Accessibility
Arc product designers should design for the needs, environments, and capabilities of all of our users by advocating for accessibility best practices in design and development.
#Principles of Accessibility
- Perceivable: Information and user interface components must be presented to users in ways they can understand.
- Operable: User interface components and navigation must be usable.
- Understandable: Information and the operation of user interface must be understandable.
- Flexible: Content must be robust enough that it can be interpreted reliably by a wide variety of user agents, including assistive technologies.
#Accessibility and the Design System
When we provide a design recommendation for the Arc Design System it is important to be able to demonstrate that the proposed design has had accessibility best practices taken into account.
Refer to the principles above and also consider these points specifically:
- Are contrast levels adequate for users who have one or more forms of disability with their vision? This is an example of the perceivable principle.
- Are indicators, labels, or other ways of conveying information able to do so without color? For example, a graphic with a specific color but no text label may not be interpreted correctly by users who have color blindness. This is an example of the understandable principle.

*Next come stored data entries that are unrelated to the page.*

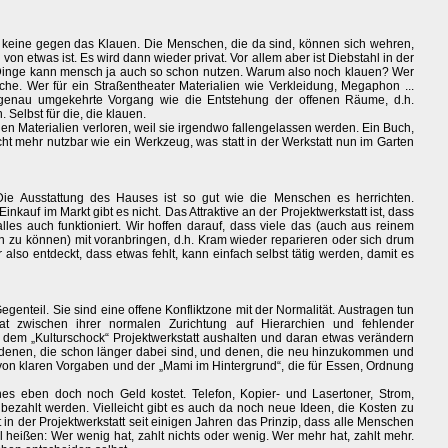
ch keine gegen das Klauen. Die Menschen, die da sind, können sich wehren,
on etwas ist. Es wird dann wieder privat. Vor allem aber ist Diebstahl in der
ie Dinge kann mensch ja auch so schon nutzen. Warum also noch klauen? Wer
che. Wer für ein Straßentheater Materialien wie Verkleidung, Megaphon ...
r genau umgekehrte Vorgang wie die Entstehung der offenen Räume, d.h.
 Selbst für die, die klauen.
en Materialien verloren, weil sie irgendwo fallengelassen werden. Ein Buch,
cht mehr nutzbar wie ein Werkzeug, was statt in der Werkstatt nun im Garten
 Ausstattung des Hauses ist so gut wie die Menschen es herrichten.
nkauf im Markt gibt es nicht. Das Attraktive an der Projektwerkstatt ist, dass
alles auch funktioniert. Wir hoffen darauf, dass viele das (auch aus reinem
zu können) mit voranbringen, d.h. Kram wieder reparieren oder sich drum
also entdeckt, dass etwas fehlt, kann einfach selbst tätig werden, damit es
enteil. Sie sind eine offene Konfliktzone mit der Normalität. Austragen tun
t zwischen ihrer normalen Zurichtung auf Hierarchien und fehlender
d dem „Kulturschock“ Projektwerkstatt aushalten und daran etwas verändern
en denen, die schon länger dabei sind, und denen, die neu hinzukommen und
on klaren Vorgaben und der „Mami im Hintergrund“, die für Essen, Ordnung
es eben doch noch Geld kostet. Telefon, Kopier- und Lasertoner, Strom,
zahlt werden. Vielleicht gibt es auch da noch neue Ideen, die Kosten zu
t in der Projektwerkstatt seit einigen Jahren das Prinzip, dass alle Menschen
 heißen: Wer wenig hat, zahlt nichts oder wenig. Wer mehr hat, zahlt mehr.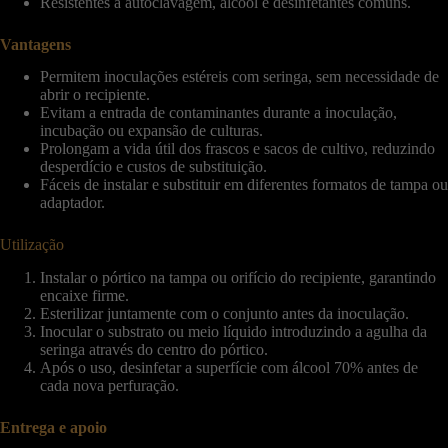
Resistentes à autoclavagem, álcool e desinfetantes comuns.
Vantagens
Permitem inoculações estéreis com seringa, sem necessidade de
abrir o recipiente.
Evitam a entrada de contaminantes durante a inoculação,
incubação ou expansão de culturas.
Prolongam a vida útil dos frascos e sacos de cultivo, reduzindo
desperdício e custos de substituição.
Fáceis de instalar e substituir em diferentes formatos de tampa ou
adaptador.
Utilização
Instalar o pórtico na tampa ou orifício do recipiente, garantindo
encaixe firme.
Esterilizar juntamente com o conjunto antes da inoculação.
Inocular o substrato ou meio líquido introduzindo a agulha da
seringa através do centro do pórtico.
Após o uso, desinfetar a superfície com álcool 70% antes de
cada nova perfuração.
Entrega e apoio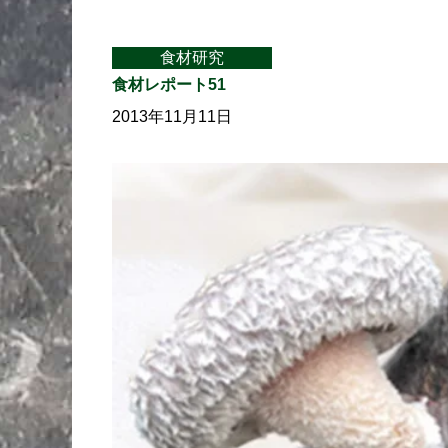
食材研究
食材レポート51
2013年11月11日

- Are all elements of the interface keyboard operable? Is the tab index clear, usually working left to right*? Are there any functions in the component or pattern which are not accessible via keyboard? This is an example of the *operable* principle.
- Do the developers have the information they need to provide ARIA labels which will allow assistive technology to work with the component or pattern? This is an example of the flexible and operable principles.
- Are various states in a component or pattern clear, available (doesn’t disappear quickly, or is often dismissed accidentally), and understandable by human beings? This is an example of the understandable principle.
*At the moment the design system doesn’t support right to left reading patterns. This is likely to change in the future, so if there is an opportunity to solve for additional reading patterns, consider capturing that.